■ **Directions for this task**:
For the records below, give the number of lines where the string "далее" occurs. Include nothing else.

(Dataset items)
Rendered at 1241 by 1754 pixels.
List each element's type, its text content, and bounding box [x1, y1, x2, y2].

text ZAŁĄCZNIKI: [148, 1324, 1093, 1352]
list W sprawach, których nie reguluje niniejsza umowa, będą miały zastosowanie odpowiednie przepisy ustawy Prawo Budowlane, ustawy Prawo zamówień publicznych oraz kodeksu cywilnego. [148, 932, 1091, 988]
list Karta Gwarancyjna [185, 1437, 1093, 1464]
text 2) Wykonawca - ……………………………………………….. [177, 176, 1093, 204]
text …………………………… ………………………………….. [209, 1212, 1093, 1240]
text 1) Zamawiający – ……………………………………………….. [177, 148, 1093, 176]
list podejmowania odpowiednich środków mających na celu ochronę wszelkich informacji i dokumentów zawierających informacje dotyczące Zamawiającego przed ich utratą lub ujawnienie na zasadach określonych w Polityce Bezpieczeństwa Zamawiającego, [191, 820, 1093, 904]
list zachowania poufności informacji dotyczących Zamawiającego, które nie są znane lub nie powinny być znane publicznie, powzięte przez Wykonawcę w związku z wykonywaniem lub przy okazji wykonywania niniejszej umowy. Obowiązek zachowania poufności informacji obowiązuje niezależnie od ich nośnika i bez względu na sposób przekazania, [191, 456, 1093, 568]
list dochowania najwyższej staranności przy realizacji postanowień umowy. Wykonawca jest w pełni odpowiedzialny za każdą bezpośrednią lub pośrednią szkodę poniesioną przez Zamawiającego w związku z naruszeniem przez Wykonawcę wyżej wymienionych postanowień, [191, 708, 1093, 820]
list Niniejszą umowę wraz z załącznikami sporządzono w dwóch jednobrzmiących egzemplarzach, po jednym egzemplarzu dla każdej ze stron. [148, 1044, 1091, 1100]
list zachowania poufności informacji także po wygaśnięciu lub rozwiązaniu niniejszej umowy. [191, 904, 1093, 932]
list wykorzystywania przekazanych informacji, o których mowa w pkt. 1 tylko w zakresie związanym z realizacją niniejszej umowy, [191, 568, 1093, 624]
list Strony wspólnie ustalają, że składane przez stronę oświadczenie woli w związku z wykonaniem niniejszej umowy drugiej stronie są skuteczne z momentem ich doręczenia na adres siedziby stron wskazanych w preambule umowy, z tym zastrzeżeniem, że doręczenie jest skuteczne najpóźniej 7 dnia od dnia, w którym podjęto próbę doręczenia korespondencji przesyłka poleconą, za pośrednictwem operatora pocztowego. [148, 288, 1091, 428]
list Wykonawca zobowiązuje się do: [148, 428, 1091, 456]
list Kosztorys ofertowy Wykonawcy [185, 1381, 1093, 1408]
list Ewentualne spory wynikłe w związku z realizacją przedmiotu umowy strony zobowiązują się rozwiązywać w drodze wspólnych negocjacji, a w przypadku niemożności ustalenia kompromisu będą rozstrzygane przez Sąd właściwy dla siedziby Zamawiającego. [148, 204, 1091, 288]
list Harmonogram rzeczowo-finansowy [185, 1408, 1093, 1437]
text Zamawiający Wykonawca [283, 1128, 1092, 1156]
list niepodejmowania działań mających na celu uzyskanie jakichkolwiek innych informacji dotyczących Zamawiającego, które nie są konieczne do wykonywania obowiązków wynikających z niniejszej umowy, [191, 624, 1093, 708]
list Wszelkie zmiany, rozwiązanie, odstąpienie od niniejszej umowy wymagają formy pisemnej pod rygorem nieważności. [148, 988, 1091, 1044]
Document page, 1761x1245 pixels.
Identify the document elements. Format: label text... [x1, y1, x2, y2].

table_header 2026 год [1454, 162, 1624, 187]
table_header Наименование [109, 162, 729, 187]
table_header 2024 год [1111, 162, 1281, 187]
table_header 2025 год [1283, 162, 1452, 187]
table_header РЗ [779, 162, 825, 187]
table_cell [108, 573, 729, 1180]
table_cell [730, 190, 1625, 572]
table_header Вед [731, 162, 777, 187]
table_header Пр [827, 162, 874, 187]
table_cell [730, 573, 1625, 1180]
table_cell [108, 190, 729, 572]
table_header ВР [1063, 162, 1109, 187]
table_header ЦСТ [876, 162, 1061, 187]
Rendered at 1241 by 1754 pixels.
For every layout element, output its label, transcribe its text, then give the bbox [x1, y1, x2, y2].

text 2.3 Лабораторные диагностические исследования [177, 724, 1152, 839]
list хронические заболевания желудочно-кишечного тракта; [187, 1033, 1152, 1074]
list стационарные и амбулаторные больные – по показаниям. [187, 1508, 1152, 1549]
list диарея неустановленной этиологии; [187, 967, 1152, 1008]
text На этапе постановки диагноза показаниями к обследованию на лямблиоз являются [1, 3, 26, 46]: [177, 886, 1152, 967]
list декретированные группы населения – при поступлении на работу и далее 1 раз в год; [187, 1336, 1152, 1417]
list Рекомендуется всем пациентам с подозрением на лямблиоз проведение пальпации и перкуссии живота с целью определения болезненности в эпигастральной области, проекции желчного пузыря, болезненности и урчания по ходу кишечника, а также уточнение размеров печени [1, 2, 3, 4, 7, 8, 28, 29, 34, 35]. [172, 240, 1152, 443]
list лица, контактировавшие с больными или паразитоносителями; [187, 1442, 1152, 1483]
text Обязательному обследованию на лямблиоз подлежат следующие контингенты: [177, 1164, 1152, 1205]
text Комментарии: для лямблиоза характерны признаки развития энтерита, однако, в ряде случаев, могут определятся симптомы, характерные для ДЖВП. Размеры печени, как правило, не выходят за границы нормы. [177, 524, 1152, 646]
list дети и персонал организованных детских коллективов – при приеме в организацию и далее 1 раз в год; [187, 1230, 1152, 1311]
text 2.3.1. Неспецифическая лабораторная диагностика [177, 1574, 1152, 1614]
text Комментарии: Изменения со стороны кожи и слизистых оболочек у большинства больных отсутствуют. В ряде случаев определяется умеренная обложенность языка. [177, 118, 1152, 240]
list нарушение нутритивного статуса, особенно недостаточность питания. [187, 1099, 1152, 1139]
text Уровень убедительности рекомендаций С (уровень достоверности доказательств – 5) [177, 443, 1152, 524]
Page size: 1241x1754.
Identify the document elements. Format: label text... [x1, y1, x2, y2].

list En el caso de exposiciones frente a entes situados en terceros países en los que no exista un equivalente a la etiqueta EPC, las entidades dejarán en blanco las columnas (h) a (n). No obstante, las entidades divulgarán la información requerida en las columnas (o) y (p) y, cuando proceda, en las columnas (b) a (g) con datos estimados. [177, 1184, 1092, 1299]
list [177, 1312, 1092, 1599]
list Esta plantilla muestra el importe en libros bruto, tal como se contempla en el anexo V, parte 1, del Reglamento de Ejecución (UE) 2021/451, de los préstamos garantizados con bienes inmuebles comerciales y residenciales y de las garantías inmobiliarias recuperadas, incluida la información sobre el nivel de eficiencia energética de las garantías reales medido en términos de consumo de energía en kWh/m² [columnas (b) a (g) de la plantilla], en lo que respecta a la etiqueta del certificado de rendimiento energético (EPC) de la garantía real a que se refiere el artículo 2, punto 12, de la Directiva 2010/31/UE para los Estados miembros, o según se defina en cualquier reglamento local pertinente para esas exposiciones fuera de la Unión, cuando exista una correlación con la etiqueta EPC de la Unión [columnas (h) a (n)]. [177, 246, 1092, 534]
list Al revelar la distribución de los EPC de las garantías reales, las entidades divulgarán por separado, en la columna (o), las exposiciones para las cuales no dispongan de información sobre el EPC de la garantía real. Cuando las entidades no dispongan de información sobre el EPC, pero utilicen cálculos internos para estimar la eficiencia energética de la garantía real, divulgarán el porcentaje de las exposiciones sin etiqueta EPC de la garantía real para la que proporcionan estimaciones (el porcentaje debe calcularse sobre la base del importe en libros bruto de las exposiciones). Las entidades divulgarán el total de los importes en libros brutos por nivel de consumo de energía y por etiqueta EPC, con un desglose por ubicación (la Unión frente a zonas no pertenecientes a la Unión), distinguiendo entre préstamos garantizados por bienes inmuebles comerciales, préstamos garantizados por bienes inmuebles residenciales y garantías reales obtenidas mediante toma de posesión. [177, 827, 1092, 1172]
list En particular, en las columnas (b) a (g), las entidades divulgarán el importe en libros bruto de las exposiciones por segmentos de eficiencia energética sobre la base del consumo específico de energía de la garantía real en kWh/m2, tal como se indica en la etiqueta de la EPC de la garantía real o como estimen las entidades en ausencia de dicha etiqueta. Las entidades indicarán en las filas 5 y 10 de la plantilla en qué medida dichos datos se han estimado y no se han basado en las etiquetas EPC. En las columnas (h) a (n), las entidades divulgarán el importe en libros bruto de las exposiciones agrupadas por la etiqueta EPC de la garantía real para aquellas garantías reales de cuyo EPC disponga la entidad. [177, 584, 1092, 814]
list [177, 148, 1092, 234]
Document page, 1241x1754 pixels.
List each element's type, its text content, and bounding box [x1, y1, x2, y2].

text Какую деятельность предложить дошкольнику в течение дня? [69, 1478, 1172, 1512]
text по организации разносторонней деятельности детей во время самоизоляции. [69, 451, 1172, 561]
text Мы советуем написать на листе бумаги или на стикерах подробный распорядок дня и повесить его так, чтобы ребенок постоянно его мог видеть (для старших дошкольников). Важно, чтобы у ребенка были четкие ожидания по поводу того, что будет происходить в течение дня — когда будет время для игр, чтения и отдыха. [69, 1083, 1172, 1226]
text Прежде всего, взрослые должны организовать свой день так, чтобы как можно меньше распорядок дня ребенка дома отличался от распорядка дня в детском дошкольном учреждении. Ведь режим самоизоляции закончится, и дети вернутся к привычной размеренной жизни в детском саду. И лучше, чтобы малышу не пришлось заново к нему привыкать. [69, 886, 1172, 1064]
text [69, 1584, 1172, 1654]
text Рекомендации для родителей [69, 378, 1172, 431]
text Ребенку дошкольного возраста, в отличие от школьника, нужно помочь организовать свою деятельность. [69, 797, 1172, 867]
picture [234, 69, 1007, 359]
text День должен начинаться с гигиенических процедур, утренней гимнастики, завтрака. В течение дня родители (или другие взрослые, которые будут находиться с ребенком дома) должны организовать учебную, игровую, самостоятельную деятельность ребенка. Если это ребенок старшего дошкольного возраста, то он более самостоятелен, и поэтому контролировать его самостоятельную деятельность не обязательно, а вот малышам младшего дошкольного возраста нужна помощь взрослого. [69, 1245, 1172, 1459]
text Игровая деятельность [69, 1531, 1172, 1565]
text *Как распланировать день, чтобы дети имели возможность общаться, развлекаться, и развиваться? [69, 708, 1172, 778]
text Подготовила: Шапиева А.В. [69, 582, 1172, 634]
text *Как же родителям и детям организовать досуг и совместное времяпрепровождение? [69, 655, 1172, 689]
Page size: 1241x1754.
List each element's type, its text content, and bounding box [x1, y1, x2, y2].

■ **Output for this exercise**:
2